Download Ad-aware SE from: http://www.majorgeeks.com/download506.html

Install the program and launch it. First, in the main window, look in the bottom right corner and click on Check for updates now and download the latest reference files. Exit Adaware for now.


Make sure that you can view all hidden files. Instructions on how to do this can be found here:

How to see hidden files in Windows

Run Hijackthis again, click scan, and Put a checkmark next to each of these. Then close all other windows--you should only see HijackThis on your Desktop--and click the Fix Checked button.

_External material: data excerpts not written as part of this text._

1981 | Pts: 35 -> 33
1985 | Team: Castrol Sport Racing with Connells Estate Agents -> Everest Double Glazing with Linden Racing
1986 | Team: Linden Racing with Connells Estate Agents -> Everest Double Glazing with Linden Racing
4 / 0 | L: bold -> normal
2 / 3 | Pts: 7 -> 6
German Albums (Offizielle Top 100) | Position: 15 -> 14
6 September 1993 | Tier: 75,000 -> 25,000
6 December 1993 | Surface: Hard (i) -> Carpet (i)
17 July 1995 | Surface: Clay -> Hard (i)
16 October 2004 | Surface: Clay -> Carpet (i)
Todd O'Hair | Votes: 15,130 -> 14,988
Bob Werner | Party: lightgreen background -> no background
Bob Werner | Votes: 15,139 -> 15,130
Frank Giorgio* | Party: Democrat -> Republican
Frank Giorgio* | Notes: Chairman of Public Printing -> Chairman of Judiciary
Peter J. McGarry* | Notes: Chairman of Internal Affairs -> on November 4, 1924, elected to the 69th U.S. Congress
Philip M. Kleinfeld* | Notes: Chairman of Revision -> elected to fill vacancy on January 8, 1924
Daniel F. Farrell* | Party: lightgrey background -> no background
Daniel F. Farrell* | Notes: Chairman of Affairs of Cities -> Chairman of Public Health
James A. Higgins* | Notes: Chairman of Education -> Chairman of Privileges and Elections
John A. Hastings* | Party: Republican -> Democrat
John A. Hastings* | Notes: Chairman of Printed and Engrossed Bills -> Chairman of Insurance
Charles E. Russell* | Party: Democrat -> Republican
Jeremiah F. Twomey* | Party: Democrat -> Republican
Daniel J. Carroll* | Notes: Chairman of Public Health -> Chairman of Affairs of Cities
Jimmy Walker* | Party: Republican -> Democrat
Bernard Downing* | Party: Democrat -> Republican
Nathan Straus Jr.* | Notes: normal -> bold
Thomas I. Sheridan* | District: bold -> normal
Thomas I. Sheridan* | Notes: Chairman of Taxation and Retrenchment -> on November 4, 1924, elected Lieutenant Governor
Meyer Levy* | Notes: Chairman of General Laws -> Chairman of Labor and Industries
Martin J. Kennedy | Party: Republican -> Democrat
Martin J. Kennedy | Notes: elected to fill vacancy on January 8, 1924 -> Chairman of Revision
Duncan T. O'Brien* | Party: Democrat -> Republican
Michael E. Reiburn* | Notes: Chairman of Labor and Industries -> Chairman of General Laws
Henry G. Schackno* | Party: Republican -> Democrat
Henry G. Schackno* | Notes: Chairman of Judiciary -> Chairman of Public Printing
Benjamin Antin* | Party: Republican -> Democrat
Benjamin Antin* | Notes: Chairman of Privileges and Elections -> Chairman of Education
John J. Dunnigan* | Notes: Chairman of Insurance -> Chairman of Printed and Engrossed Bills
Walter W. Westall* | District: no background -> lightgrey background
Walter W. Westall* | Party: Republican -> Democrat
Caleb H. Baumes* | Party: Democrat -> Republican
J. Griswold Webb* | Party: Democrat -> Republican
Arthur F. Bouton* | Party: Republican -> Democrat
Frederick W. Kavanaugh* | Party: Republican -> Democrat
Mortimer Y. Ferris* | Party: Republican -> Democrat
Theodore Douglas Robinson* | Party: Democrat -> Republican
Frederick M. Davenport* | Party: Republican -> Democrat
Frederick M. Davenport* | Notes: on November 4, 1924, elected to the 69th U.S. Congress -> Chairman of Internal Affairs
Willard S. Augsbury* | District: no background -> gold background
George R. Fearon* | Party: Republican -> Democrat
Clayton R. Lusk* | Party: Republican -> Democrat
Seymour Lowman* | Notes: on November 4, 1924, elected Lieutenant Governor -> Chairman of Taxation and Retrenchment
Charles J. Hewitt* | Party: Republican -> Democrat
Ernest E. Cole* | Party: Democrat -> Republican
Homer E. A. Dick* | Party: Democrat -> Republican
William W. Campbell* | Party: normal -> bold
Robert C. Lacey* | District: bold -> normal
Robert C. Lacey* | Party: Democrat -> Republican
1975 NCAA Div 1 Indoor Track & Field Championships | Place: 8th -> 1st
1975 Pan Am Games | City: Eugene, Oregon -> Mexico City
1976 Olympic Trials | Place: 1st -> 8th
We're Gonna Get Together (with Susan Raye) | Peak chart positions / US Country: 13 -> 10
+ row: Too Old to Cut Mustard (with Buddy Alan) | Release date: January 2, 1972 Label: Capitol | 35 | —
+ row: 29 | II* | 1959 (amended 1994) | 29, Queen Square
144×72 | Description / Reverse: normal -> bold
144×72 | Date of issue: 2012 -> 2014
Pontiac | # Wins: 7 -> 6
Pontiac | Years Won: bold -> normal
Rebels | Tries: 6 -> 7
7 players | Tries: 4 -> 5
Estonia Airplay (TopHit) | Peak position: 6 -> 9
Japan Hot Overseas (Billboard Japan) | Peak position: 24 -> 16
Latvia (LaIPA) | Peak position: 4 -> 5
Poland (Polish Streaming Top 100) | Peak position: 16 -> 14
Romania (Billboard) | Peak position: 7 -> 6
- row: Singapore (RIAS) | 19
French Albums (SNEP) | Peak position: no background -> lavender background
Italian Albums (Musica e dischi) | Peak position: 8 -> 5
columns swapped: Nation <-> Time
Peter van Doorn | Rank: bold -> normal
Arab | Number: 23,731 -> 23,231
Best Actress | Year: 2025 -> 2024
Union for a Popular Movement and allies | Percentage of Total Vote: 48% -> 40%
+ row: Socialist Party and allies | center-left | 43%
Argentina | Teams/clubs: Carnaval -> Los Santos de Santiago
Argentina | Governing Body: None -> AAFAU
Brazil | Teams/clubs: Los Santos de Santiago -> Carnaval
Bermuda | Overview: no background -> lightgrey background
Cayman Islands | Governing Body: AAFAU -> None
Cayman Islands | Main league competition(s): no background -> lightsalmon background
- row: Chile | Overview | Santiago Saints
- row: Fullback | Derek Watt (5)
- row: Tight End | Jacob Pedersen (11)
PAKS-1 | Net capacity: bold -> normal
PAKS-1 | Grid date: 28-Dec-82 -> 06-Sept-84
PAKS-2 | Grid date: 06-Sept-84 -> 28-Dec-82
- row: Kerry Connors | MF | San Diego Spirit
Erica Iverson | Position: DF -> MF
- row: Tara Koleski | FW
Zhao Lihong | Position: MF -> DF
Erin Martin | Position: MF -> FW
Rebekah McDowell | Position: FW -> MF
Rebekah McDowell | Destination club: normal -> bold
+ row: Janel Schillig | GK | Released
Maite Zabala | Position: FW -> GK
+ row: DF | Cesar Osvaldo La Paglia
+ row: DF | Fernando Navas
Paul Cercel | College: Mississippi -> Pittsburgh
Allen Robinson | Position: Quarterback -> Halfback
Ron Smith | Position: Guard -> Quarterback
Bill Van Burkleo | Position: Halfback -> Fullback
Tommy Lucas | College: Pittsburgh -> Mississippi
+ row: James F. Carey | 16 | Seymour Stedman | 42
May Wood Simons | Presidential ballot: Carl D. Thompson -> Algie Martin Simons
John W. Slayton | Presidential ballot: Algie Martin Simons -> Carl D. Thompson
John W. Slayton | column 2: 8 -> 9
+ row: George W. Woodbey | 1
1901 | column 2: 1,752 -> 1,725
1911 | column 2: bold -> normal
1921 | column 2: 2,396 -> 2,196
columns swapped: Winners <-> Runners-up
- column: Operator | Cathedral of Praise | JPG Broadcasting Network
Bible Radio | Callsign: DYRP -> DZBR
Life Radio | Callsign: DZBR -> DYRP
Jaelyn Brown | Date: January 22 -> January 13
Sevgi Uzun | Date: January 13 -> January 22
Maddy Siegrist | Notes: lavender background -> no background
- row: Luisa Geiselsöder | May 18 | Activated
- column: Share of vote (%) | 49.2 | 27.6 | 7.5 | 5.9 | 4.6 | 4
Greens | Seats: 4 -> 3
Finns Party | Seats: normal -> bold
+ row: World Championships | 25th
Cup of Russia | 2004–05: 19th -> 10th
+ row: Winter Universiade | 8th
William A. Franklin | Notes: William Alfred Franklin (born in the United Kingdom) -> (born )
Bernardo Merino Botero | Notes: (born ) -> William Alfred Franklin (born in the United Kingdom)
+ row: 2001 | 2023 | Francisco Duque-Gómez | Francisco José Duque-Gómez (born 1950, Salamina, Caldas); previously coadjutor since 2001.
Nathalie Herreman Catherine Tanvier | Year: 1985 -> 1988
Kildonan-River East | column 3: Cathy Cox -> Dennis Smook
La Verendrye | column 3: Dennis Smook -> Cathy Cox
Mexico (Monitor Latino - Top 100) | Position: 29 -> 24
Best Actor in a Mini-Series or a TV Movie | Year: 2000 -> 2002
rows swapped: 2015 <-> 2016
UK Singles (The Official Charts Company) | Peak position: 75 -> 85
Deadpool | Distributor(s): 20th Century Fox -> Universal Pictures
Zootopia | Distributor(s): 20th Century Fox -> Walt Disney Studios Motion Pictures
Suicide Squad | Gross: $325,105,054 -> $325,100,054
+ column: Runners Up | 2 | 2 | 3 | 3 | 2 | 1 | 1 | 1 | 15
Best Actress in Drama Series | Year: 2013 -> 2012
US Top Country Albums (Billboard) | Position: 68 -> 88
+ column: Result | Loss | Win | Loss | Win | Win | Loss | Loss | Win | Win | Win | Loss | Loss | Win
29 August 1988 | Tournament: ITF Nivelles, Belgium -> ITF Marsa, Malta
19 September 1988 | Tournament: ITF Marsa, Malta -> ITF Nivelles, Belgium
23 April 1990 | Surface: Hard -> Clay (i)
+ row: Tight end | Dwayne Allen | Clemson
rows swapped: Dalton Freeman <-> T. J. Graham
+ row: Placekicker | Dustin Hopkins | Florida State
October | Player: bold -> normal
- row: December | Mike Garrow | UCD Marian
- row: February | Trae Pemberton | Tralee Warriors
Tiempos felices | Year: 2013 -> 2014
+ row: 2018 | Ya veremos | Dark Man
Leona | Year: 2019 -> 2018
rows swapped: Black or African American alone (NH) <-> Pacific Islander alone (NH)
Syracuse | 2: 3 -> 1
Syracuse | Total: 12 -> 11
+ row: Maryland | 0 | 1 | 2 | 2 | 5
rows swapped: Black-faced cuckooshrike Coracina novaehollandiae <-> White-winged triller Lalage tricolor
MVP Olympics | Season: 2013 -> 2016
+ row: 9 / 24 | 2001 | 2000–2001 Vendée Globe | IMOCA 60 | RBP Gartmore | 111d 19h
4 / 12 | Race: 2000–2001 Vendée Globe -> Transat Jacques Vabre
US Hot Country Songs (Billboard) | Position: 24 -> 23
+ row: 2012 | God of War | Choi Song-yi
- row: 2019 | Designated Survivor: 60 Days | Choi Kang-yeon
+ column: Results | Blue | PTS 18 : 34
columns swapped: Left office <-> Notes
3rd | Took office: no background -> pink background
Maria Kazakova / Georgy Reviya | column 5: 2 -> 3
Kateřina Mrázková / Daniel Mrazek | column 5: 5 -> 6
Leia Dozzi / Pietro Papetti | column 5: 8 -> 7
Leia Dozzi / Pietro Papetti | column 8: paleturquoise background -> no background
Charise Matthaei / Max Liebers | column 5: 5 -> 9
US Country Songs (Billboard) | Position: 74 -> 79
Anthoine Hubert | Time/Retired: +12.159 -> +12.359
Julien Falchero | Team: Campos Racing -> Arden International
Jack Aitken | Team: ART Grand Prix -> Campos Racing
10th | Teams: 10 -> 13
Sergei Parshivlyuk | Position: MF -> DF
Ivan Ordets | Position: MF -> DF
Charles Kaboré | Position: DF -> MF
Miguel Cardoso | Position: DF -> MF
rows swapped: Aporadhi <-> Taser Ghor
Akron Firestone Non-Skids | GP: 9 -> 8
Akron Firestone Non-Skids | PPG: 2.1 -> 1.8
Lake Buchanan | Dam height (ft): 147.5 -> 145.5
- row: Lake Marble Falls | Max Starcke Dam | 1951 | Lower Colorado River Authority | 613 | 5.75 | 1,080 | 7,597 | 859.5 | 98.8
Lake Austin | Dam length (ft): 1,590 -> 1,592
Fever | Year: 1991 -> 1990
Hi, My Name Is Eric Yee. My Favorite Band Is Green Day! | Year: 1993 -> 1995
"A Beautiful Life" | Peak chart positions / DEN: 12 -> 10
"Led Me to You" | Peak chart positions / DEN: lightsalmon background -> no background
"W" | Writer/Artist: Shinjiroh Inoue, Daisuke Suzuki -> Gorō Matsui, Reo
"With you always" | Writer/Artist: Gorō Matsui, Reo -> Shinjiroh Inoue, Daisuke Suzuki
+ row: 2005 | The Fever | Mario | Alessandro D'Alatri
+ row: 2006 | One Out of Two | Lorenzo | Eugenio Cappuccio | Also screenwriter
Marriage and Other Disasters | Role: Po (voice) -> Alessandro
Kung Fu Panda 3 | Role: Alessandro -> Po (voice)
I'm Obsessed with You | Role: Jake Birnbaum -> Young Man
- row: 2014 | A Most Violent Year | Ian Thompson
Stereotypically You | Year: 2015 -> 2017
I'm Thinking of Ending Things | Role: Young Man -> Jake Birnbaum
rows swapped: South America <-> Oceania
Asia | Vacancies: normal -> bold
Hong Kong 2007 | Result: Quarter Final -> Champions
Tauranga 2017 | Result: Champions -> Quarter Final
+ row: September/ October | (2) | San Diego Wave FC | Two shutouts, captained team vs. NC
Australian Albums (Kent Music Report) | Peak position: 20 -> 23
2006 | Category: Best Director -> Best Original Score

R1 - HKCU\Software\Microsoft\Internet Explorer\Main,Search Page = http://mysearchpage.biz/search.html
R1 - HKLM\Software\Microsoft\Internet Explorer\Main,Search Page = http://mysearchpage.biz/search.html
R0 - HKLM\Software\Microsoft\Internet Explorer\Search,SearchAssistant = http://mysearchpage.biz/searchassistant.html
R0 - HKLM\Software\Microsoft\Internet Explorer\Search,CustomizeSearch = http://mysearchpage.biz/customizesearch.html
R0 - HKCU\Software\Microsoft\Internet Explorer\Main,Local Page = http://mysearchpage.biz/local.html
R0 - HKLM\Software\Microsoft\Internet Explorer\Main,Local Page = http://mysearchpage.biz/local.html
O2 - BHO: {1E1B286C-88FF-11D2-8D96-D7ACAC95951F} - {0E234239-88FF-11D2-8446-D7234234421F} - C:\WINNT\system32\msasmsn5.dll
O2 - BHO: SEDP Class - {3BA765C2-08DB-4fe2-9279-311CA10D582A} - C:\WINNT\sehlp.dll
O4 - HKLM\..\Run: [PerformCl] C:\WINNT\system32\perfcl.exe
O4 - HKCU\..\Run: [CSRSSU] C:\WINNT\system32\CSRSSU.EXE


Reboot your computer into Safe Mode


Now run CWShredder, making sure to click "Fix".


Then delete these files or directories (Do not be concerned if they do not exist)

C:\WINNT\system32\perfcl.exe
C:\WINNT\system32\CSRSSU.EXE
C:\WINNT\sehlp.dll
C:\WINNT\system32\msasmsn5.dll


Run a full scan with Adaware.

Reboot your computer to go back to normal mode and post a new log.